RECORDS |

▬▬▬

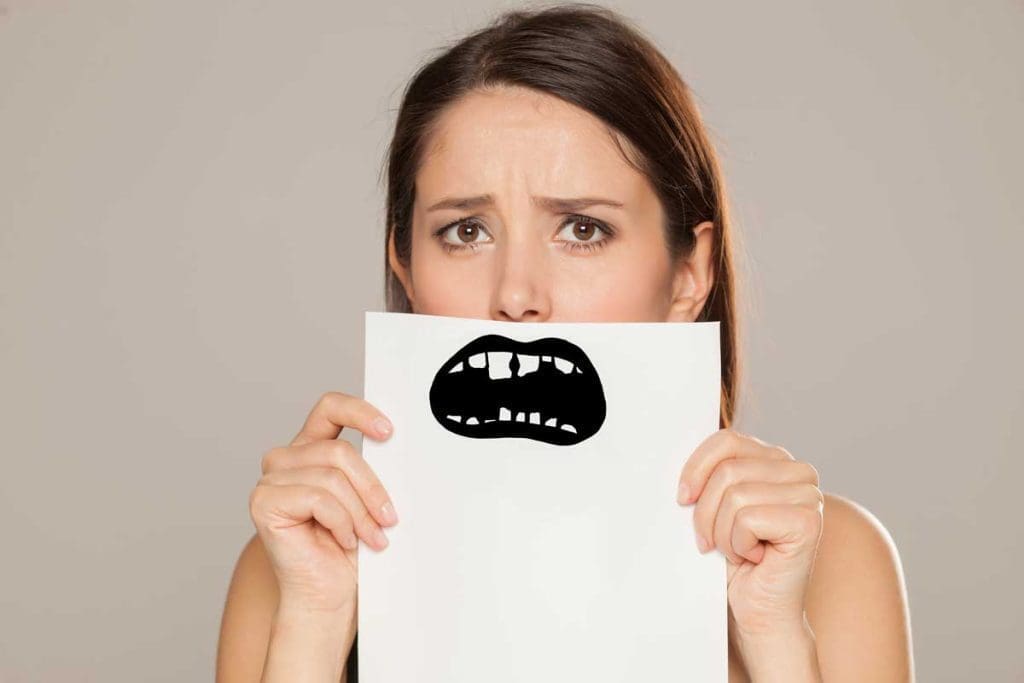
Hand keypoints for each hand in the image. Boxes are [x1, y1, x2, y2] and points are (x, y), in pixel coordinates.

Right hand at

▬▬▬

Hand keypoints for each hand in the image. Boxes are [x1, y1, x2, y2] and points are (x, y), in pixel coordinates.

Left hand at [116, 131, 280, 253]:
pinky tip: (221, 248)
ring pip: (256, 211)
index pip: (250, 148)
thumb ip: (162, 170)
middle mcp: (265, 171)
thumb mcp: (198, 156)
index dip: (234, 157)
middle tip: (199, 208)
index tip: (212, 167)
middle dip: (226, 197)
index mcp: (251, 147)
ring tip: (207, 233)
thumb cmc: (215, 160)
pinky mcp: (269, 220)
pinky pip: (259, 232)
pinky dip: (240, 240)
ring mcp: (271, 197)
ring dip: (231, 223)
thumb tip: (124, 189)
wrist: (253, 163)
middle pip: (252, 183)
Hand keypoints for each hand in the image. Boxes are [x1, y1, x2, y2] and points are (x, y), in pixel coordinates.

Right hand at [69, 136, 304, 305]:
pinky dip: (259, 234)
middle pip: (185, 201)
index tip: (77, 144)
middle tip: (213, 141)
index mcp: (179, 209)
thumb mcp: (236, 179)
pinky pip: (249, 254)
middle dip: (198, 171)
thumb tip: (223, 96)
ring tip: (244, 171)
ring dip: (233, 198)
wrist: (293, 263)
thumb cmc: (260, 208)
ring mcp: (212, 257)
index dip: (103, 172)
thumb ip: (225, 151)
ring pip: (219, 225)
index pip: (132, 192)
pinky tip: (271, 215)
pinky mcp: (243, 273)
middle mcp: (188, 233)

▬▬▬

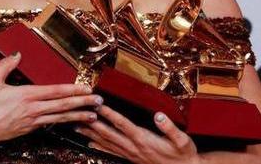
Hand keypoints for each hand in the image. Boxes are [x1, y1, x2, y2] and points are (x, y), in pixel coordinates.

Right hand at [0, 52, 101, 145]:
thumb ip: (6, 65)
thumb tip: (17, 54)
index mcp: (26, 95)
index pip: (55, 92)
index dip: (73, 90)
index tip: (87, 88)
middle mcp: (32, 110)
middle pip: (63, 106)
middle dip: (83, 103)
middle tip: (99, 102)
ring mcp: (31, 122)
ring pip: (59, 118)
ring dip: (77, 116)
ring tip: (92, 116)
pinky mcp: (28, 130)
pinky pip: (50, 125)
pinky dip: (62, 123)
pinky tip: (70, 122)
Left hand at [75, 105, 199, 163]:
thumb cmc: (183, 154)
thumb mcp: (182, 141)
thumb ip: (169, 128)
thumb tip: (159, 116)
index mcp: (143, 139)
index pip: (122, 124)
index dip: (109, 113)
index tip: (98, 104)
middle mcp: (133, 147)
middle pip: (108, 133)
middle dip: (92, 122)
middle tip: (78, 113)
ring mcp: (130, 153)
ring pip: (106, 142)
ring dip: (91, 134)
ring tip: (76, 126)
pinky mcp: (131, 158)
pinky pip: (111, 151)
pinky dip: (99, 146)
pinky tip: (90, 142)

▬▬▬

The response should be the listing above, limited to the lines between the one holding "index dip: (73, 90)" and the one holding "ring pip: (106, 142)", inclusive, reproduced exactly.

RESPONSE |
index dip: (73, 90)
index tip: (87, 88)
middle mcp: (32, 110)
middle pip: (63, 106)
middle dip: (83, 103)
middle tip: (99, 102)
ring mcp: (31, 122)
ring pip: (59, 118)
ring dip: (77, 116)
ring tip: (92, 116)
pinky mcp: (28, 130)
pinky pip: (50, 125)
pinky dip: (62, 123)
pinky tip: (70, 122)
Left hand at [75, 105, 199, 163]:
thumb cmc: (183, 154)
thumb mcp: (182, 141)
thumb ip: (169, 128)
thumb tip: (159, 116)
index mcp: (143, 139)
index pip: (122, 124)
index dip: (109, 113)
index tip: (98, 104)
middle mcp: (133, 147)
middle pip: (108, 133)
middle dip: (92, 122)
middle tip: (78, 113)
ring mcp: (130, 153)
ring pip: (106, 142)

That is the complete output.